Toujours dans le cadre de cette démarche de concertation, nous allons donc également rencontrer les 12 départements de la région cette semaine, ainsi que des intercommunalités. Et à partir de la mi-septembre, nous allons travailler par itération avec les représentants d'acteurs pour finaliser la rédaction du volet ESS du SRDEII qui sera adopté le 19 décembre.
En parallèle, nous allons devoir réinventer de nouveaux dispositifs qui seront mis en place sur l'ensemble de la nouvelle région à partir du 1er janvier 2017.
Les trois anciennes régions Aquitaine, Limousin, Poitou-Charentes développaient des politiques spécifiques de soutien à l'ESS. Comment va se construire la politique de la grande région Nouvelle Aquitaine ?
Ces trois régions avaient des politiques volontaristes mais assez différentes entre elles, donc il serait très difficile de trouver une synthèse entre les dispositifs existants. Nous sommes plus partis sur l'idée de reprendre et de généraliser ce qui était déjà très opérationnel dans chacune des anciennes régions ou des dispositifs assez proches entre eux dans les trois ex-régions.
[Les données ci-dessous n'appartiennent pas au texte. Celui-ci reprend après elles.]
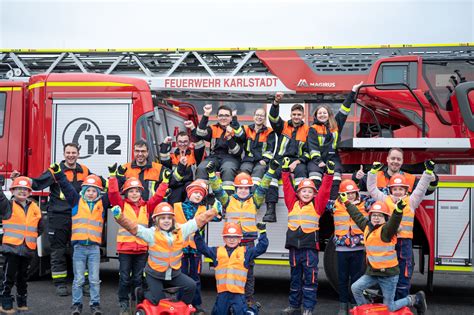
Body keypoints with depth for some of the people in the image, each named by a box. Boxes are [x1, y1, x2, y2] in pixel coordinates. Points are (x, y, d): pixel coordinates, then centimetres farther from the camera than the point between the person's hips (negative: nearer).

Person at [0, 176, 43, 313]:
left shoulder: (34, 208, 9)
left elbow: (39, 228, 18)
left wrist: (32, 237, 6)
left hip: (28, 249, 4)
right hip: (11, 247, -4)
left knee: (23, 277, 15)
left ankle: (22, 303, 26)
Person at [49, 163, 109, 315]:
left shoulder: (102, 203, 8)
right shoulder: (76, 201, 5)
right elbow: (66, 187, 1)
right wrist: (58, 172, -6)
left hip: (94, 247, 1)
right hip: (79, 247, -1)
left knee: (94, 279, 5)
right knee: (78, 279, 5)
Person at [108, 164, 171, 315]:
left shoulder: (146, 207, 10)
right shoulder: (122, 205, 2)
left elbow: (158, 196, 8)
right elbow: (113, 193, -9)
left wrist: (165, 181, 4)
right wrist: (113, 175, -16)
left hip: (141, 247, 3)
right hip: (125, 247, -2)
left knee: (138, 278, 11)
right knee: (124, 278, 2)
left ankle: (136, 302, 25)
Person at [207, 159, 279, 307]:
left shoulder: (254, 200, 8)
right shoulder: (228, 200, 7)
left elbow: (263, 188, 2)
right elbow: (217, 189, -2)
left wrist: (271, 171, -6)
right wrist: (212, 174, -14)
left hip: (249, 242, 1)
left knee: (248, 270, 6)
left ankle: (249, 298, 15)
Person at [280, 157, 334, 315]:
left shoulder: (317, 205, 3)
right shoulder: (292, 203, 8)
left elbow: (325, 190, -3)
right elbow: (287, 187, 6)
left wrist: (329, 173, -11)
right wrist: (285, 170, 2)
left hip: (310, 246, -2)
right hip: (294, 245, 2)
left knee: (310, 277, 0)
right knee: (295, 277, 13)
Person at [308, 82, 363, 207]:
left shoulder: (336, 125, 16)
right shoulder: (313, 129, 11)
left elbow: (345, 109, 16)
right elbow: (313, 146, 0)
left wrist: (353, 91, 15)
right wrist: (318, 161, -14)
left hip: (333, 157, 1)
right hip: (317, 159, -1)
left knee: (336, 172, -28)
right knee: (315, 172, -31)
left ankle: (332, 202, -32)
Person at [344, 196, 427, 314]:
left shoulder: (386, 230, -17)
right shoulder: (367, 227, 4)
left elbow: (394, 222, -38)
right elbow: (357, 216, 18)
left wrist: (398, 210, -59)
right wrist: (346, 202, 26)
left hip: (388, 274, -7)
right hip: (372, 272, 7)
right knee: (355, 287, -2)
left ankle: (415, 299, 24)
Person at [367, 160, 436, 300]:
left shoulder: (411, 201, 8)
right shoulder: (385, 200, 9)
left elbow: (421, 188, 3)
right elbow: (372, 189, 10)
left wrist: (428, 172, -7)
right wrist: (373, 172, 3)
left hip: (405, 243, -1)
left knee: (403, 275, 2)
En Aquitaine, il y a notamment un ensemble d'aides à l'insertion par l'activité économique très volontaristes qui ont fait leur preuves. Dans le Limousin, ils avaient fait le choix de bonifier des dispositifs de droit commun, avec environ 20 % des aides économiques existantes dédiées à l'ESS. De plus, la Région a soutenu un dispositif d'aide aux ressourceries qui a permis un maillage qui n'existe pas ailleurs. En Poitou-Charentes, nous avions un déploiement sur tout le spectre de l'ESS mais avec surtout l' aide à la création ou à la reprise d'activité en SCOP (assez proche du dispositif aquitain). Nous nous étions aussi intéressés aux fonds participatifs avec notamment jadopteunprojet.com et nous soutenions les groupements d'employeurs (voir à ce titre notre article "zoom sur" consacré au groupement local d'employeurs de Marennes d'Oléron ).
La nouvelle politique régionale ira donc sûrement vers une logique mixte de bonnification et de dispositifs dédiés.
Vous êtes nouvel administrateur du RTES depuis notre dernière AG du 16 juin 2016. Quelles sont vos attentes vis-à-vis du réseau ?
J'en vois deux principales :
-que le réseau continue à contribuer modestement mais sûrement à la prise en compte de l'ESS dans les politiques publiques, en pesant sur les décideurs.
-que le RTES poursuive sa mission de « plaque tournante » d'échange d'informations entre collectivités, qui permet de s'inspirer des expériences existantes dans d'autres territoires. Je vois bien l'intérêt du RTES actuellement alors que nous sommes en pleine élaboration des nouveaux dispositifs régionaux.